Exercise requirements:
• 1. In the voice coding passage, swap "SmartNav" for "TrackIR" and write out the section starting at "Non-hand-controlled mouse We’ve" and ending at "Mouse and SmartNav.".
• 2. Carry on the voice coding passage from its final sentence, keeping the same voice and topic.

Selected extract:
Complimentary modes of interaction
I think there’s a lot of potential in voice
as an input, but I’m not sure it’ll get us all the way here. If desktops were designed for voice, I
think we could probably get all the way, but as of right now, we’ll still need to interact with
regular desktop programs. Most of them are GUI-based, which means we’ll need to emulate a mouse. There’s
a few possible ways to do this.
Descriptive voice commands aka “Click
the red button called send” — There’s a possibility to use visual recognition and try to
visually parse what the user means. Currently I don’t think there’s anyone taking this approach
-the closest I could find was the SpeechStart+
addon to dragon that lets the user enumerate clickable elements in most programs, and then click
on them via voice.
Non-hand-controlled mouse We’ve already
been introduced to SmartNav, but a mouse that’s controlled by muscles that aren’t the hands is
an appealing way. Current alternatives are: Headmouse
Nano,Camera
Mouse and SmartNav.
Eye tracking You’d think the most
natural replacment of the mouse would be eye-tracking, we usually look at what we click at.
Tobii’s been making strides in this area with first the Tobii EyeX and now the Eye Tracker
4C. However our eyes naturally drift around, and so eye tracking will never be able to
achieve the pixel-precision that a mouse can get. However for most tasks, I think soon eye
tracking will be good enough for a lot of tasks. (Previously I’ve co-authored an academic
paper about combining speech recognition and eye tracking for coding. Contact me if
you want a copy, there’s also a quick demo here)
Unsolved Challenges
As we’ve seen demonstrated a
few times during this blog post, it’s definitely possible to navigate inside a file and output code
with voice. As I’ve written about before— for me it’s usually navigation
between symbols and files that are lacking — but I think this is only because the work hasn’t been
done yet. I’m hoping that we’ll get there soon.
There’s also the problems of noise. A lot of people fear that their microphones will pick up random
chatter and output gobbledygook — with a good microphone this isn’t an issue. As you can see Tavis
easily talks with a room full of people, and I’ve personally demonstrated voice coding in a demo
situation with a large room of more than 30 people having multiple conversations around me. So while
outside noise disturbing you isn’t a problem, the other way around could be. Talking to your computer
might become a problem depending on your co-workers, office situation etc. Anecdotally I’ve worked in
an open office plan using voice coding for a few days and when I asked my co-workers, nobody said that
it bothered them.

Extracted records:
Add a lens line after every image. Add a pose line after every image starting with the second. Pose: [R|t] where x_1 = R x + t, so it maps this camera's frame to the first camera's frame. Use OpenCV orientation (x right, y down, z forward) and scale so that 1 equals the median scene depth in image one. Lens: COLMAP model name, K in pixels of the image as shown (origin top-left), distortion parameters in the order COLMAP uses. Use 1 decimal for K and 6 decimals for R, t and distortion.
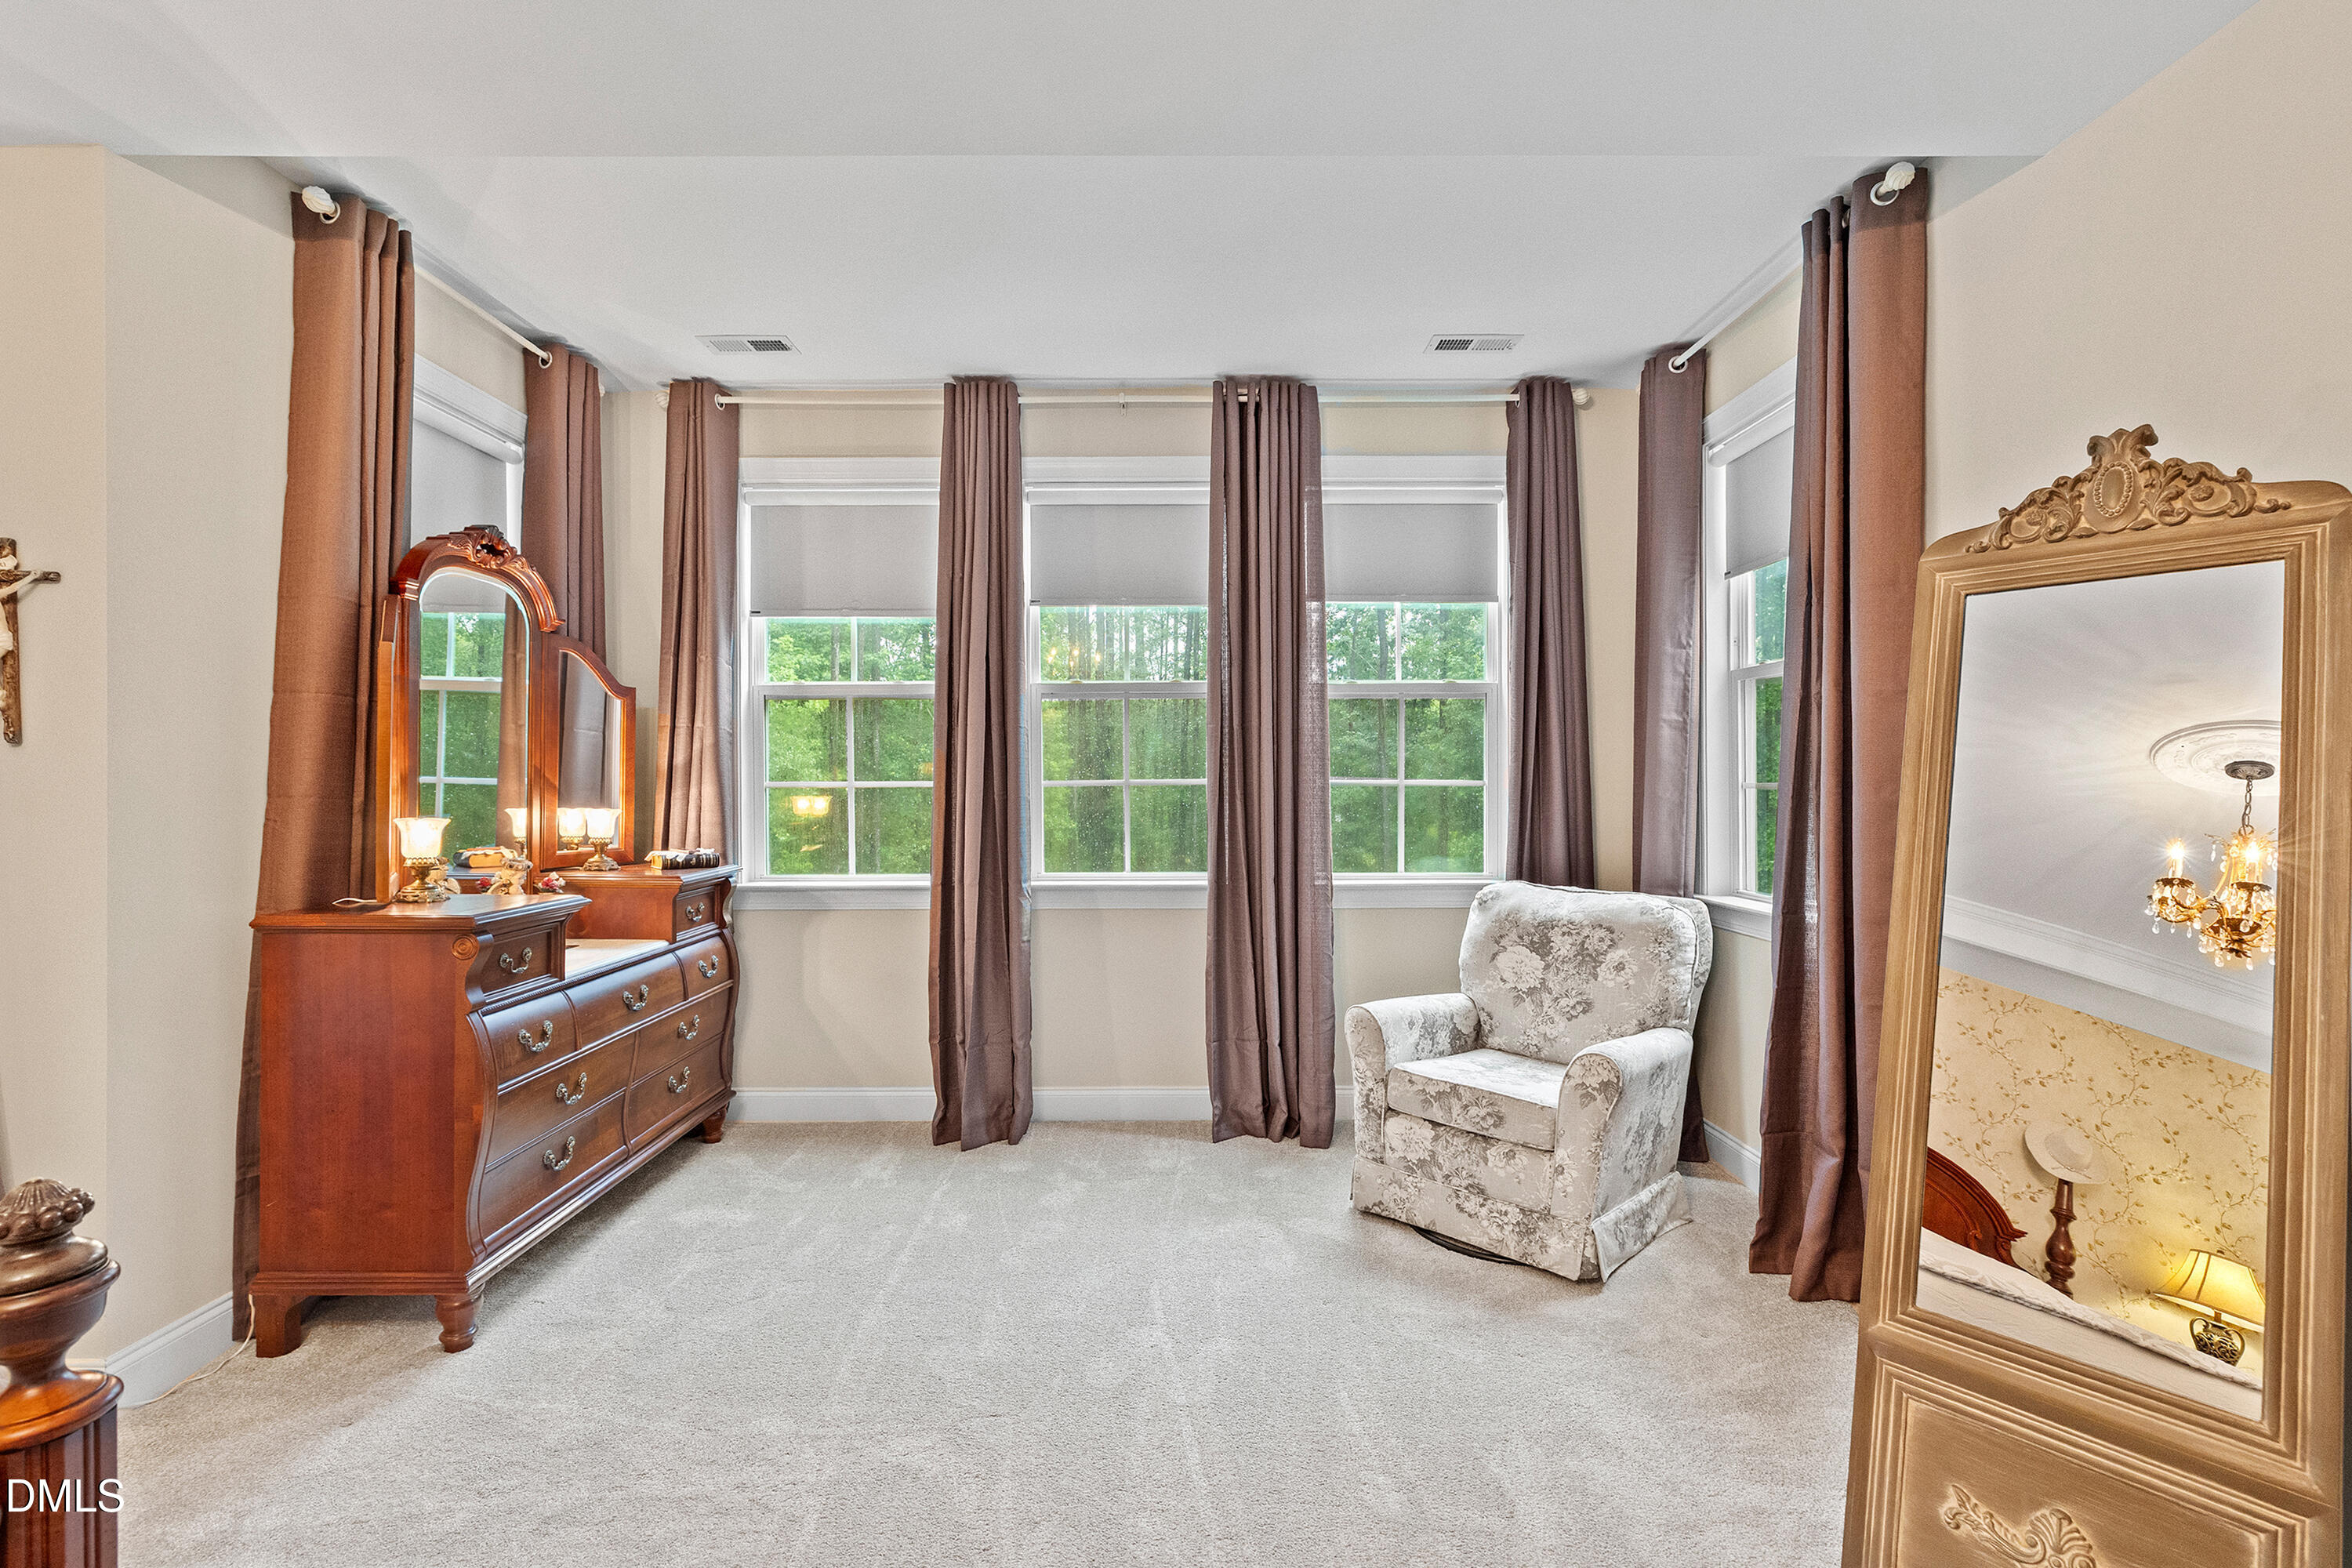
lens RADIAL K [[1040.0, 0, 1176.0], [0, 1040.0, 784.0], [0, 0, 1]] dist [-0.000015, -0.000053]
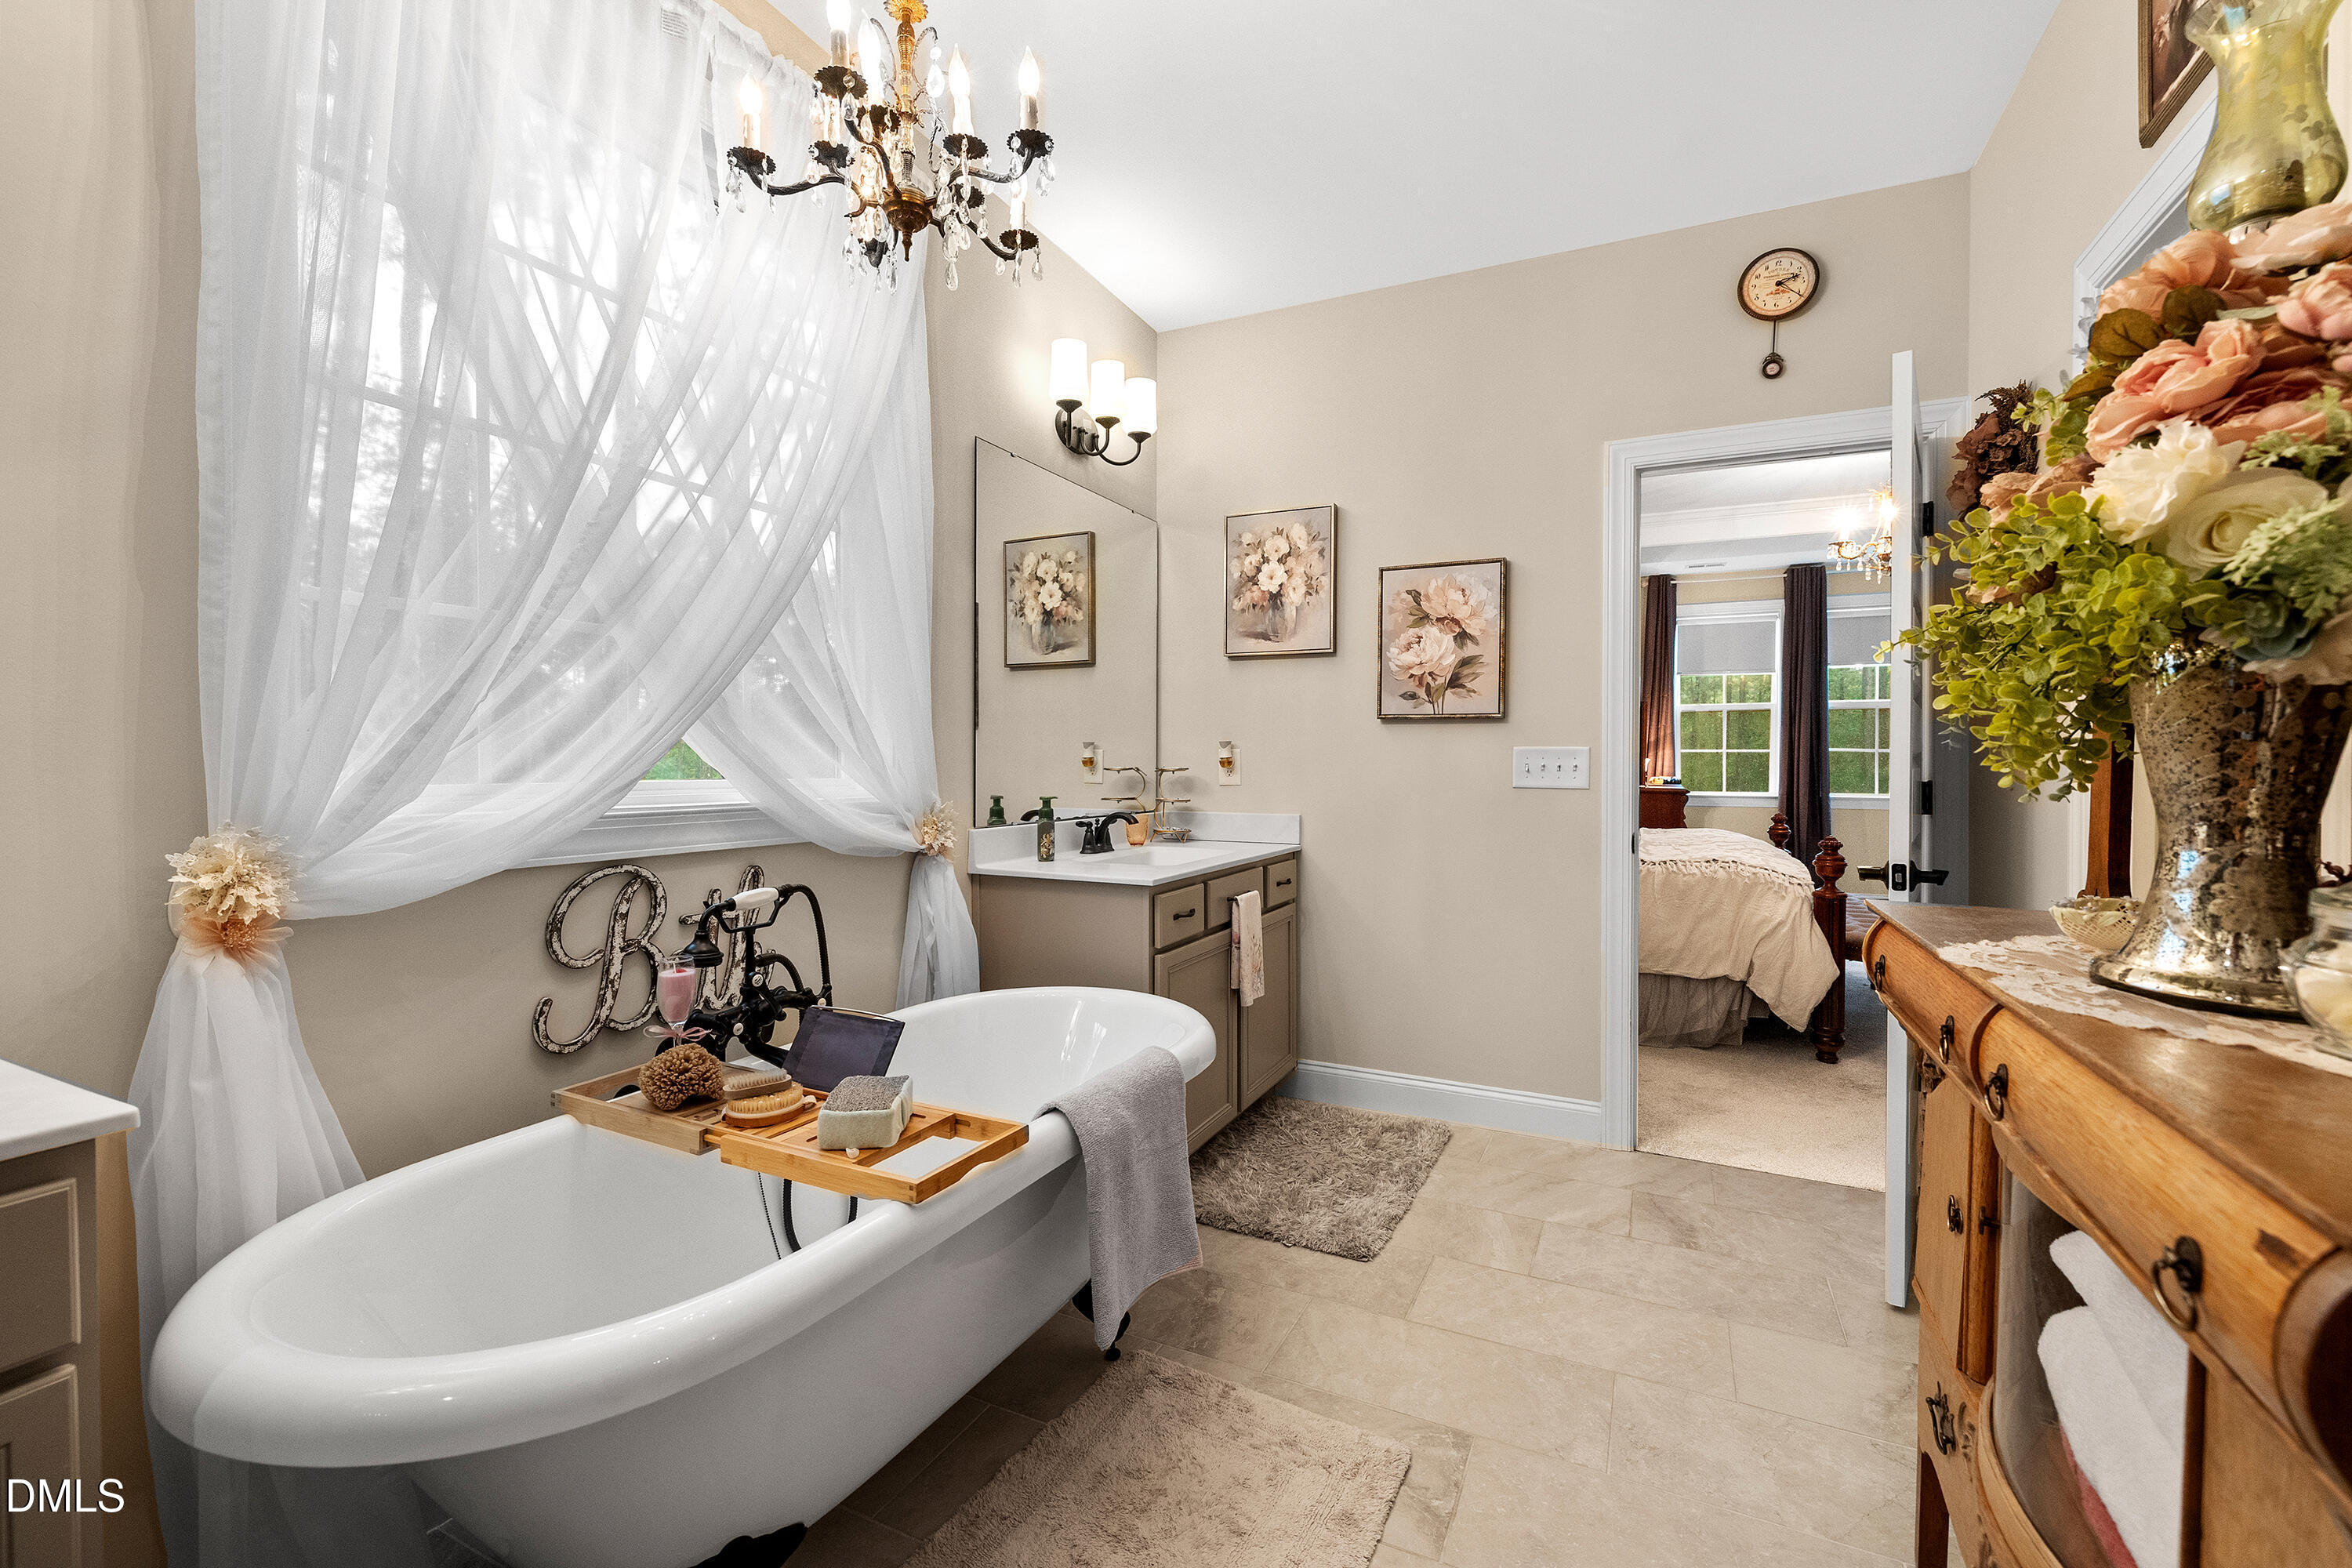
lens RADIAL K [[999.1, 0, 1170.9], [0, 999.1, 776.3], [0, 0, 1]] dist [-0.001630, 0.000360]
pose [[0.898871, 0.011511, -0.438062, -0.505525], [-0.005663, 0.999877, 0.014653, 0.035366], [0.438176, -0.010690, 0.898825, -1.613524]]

==

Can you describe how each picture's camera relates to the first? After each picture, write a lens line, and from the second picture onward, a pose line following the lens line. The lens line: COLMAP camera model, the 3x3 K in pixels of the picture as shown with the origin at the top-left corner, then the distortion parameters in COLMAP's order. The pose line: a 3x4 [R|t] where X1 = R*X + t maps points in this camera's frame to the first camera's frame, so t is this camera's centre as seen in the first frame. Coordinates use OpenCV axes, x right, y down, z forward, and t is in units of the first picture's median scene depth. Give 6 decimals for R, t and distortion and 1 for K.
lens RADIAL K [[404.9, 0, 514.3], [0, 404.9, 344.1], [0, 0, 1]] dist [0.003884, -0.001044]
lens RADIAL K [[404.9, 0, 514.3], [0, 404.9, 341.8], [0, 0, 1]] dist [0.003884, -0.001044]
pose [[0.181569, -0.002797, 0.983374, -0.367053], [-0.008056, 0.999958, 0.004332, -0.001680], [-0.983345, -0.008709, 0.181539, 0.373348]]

Results for the exercise:
• 1.
Non-hand-controlled mouse We’ve already
been introduced to TrackIR, but a mouse that’s controlled by muscles that aren’t the hands is
an appealing way. Current alternatives are: Headmouse
Nano,Camera
Mouse and TrackIR.

• 2.
Even though we’ve made some strides in editing and navigating code — being a developer is so much more
than our editor (unless you use Emacs, then it’s basically the same thing). We use web browsers,
terminals, file systems etc. If you’re on Windows you get support for a lot of the normal customer
facing applications from Dragon, but if you’re not on Windows you’re out of luck. You can build support
for web browsing through browser extensions but for most applications you’re stuck emulating keyboard
input. For some applications that have good shortcut support, this is tolerable. For others, not having
a mouse is very difficult.
Coding with voice isn’t real-time. When using a keyboard you get feedback after every keystroke —but
looking at voice coding, it usually consists of a sequence of words followed by a pause, after which the
commands are executed. The feedback only comes at the very end of the command sequence. Now this has
some disadvantages —you’re not able to see if you’ve done the right thing before the very end of the
command. Unfortunately, this feedback delay is going to be hard to eliminate entirely. Keystrokes
are stand-alone in a way that voice commands are not. Imagine the voice command “up ten” — meant to move
the caret ten lines up. Giving feedback before the end of this command is impossible, as the word said
after “up” has an effect on what “up” means. So while continuous real-time feedback is probably not
possible, perhaps in the future we’ll see a hybrid approach of giving more continuous feedback during
commands, where it is possible to detect that the next commands have no influence on the previous, but
it’ll never be as real-time as it will with a keyboard.
It strikes me
though, that no matter what approach you pick from this list, we’re still just emulating keyboards with
our voices. Saying things like “ak bar pam slap” is nonsensical, and using the voice in a monotone way
like that can even cause voice strain. We already have perfectly good spoken languages, and it seems
insane to me that we’ll have to invent another one, just so we can use our voices as a keyboard. I
think voice coding is going to have it’s breakthrough soon, but I think it’ll be parsing natural
language. It’ll be me saying that dictionary above to my new dictionary” — rather than me
uttering what primarily sounds like an incantation for black magic, just to output some brackets. A
little work has been done on this, but so far it has primarily been academic, with little real world
usage.